La flexisécurité, qui combine flexibilité et sécurité, est devenue à la mode, après que divers politiques aient fait le voyage au Danemark, où elle semble avoir été mise en place au niveau macro-économique. L'analyse est la suivante : de plus en plus et de plus en plus vite, des emplois sont détruits ; au même moment, tout aussi vite, de nouveaux emplois émergent ; les salariés, mal préparés par des entreprises qui n'ont rien vu venir ou qui n'ont pas réagi à temps, se retrouvent dans des situations précaires ; alors, au lieu de se concentrer sur la défense inefficace et vaine des emplois qui disparaissent, pourquoi ne pas chercher à préparer les salariés à de nouveaux métiers ?
Jusqu'à présent, peu de pays non scandinaves voulaient de cette flexisécurité : les anglo-saxons, opposés au volet "sécurité", les français, opposés au volet "flexibilité". Les Pays-Bas ont voté une loi sur ce sujet en 1999 et la Communauté Européenne a progressivement mis en forme ce concept, nécessaire pour faire face aux enjeux de la croissance et de l'emploi, tout en prenant en compte le profond attachement des pays européens pour la cohésion sociale et la solidarité (voir l'intéressant article de fond de l'Union Européenne intitulé "Flexicurité – La flexibilité par la sécurité").
Bernard Gazier* (dans "L'introuvable sécurité de l'emploi", Flammarion) plaidait pour le "noyau dur d'un modèle social renouvelé, une version collective de la flexisécurité" où les garanties seraient fondées sur le dialogue social. L'idée étant que solidarité et coordination rendent la mobilité acceptable par tous.
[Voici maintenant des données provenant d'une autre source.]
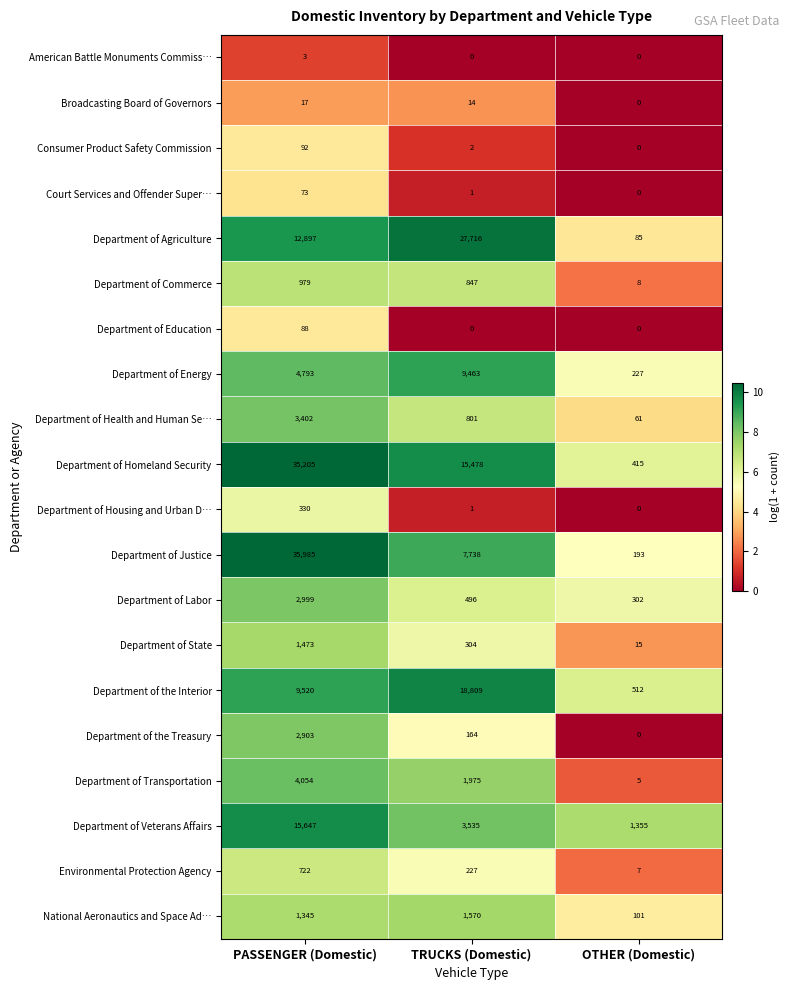

At which label does Department of Energy reach its minimum?

OTHER (Domestic)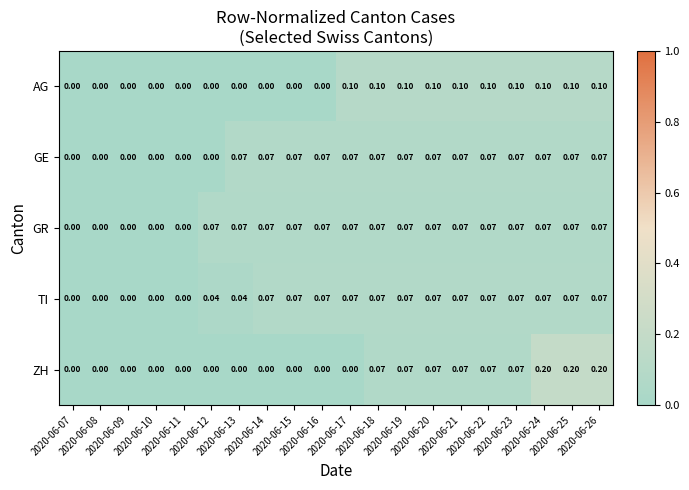

What is the difference between the highest and lowest values at 2020-06-24?

0.1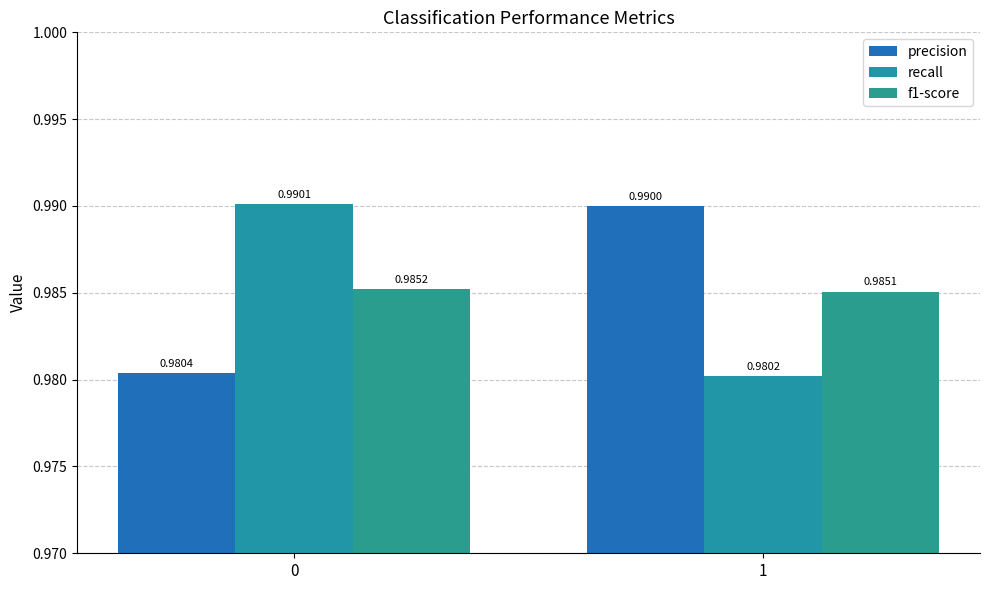

What is the value of the f1-score bar at the 2nd from the left?

1.0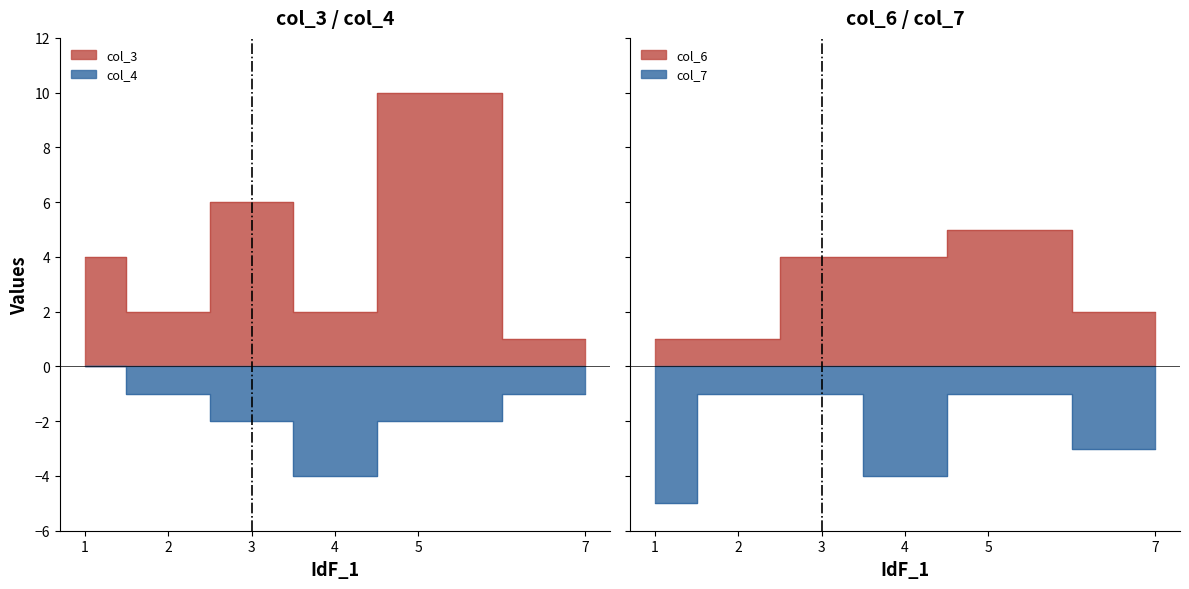

How many times do col_3 and col_6 cross each other?

3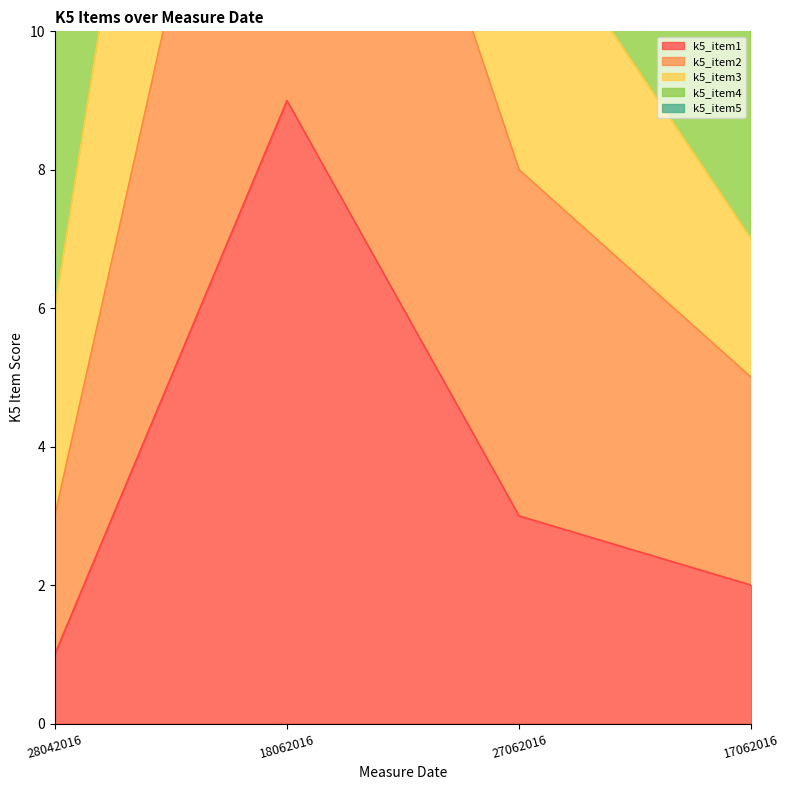

What is the maximum value shown in the chart?

45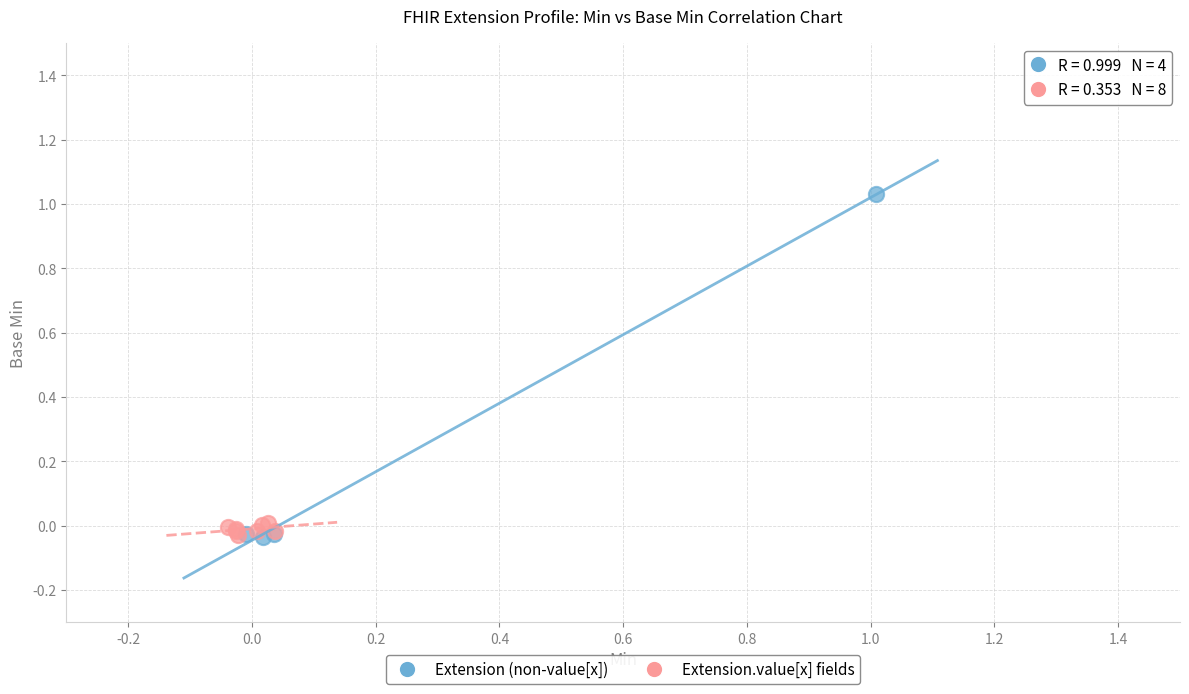

Which series has the widest spread of Y values?

Extension (non-value[x])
C'est précisément ce qu'ont réalisé les partenaires sociaux, avec cet accord qui encadre la pratique du portage salarial dans les entreprises relevant de la convention collective nationale (CCN) SYNTEC-CICF. Les solos vont pouvoir profiter des dispositifs de l'accord, s'ils sont des professionnels de l'informatique, de l'ingénierie ou du conseil et s'ils sont dans une une société du SNEPS.
Quels sont les principaux éléments de l'accord** ? Le contrat de travail est un CDI, par défaut, sauf exceptions liées par exemple à la durée de la mission ; les salariés ont tous le statut cadre ; les dispositifs du télétravail s'appliquent, ainsi que tous ceux de la CCN, par exemple la formation professionnelle, le droit individuel à la formation ; la propriété intellectuelle et la clientèle appartiennent aux salariés portés ; pas de clause d'exclusivité, ni de non-concurrence, etc.
Pas étonnant que les solos choisissent de plus en plus le portage salarial : davantage de sécurité que l'indépendant, davantage de flexibilité que l'Eurl, un meilleur rapport qualité/prix en termes de coût et de temps gagné sur la gestion administrative.
(*) Economiste du travail et spécialiste des politiques de l'emploi, Bernard Gazier est aussi professeur à l'université Paris I.
(**) Pour télécharger l'accord complet.
Il ne serait pas inutile de parler des coopératives d'activités et du statut d'entrpreneur salarié.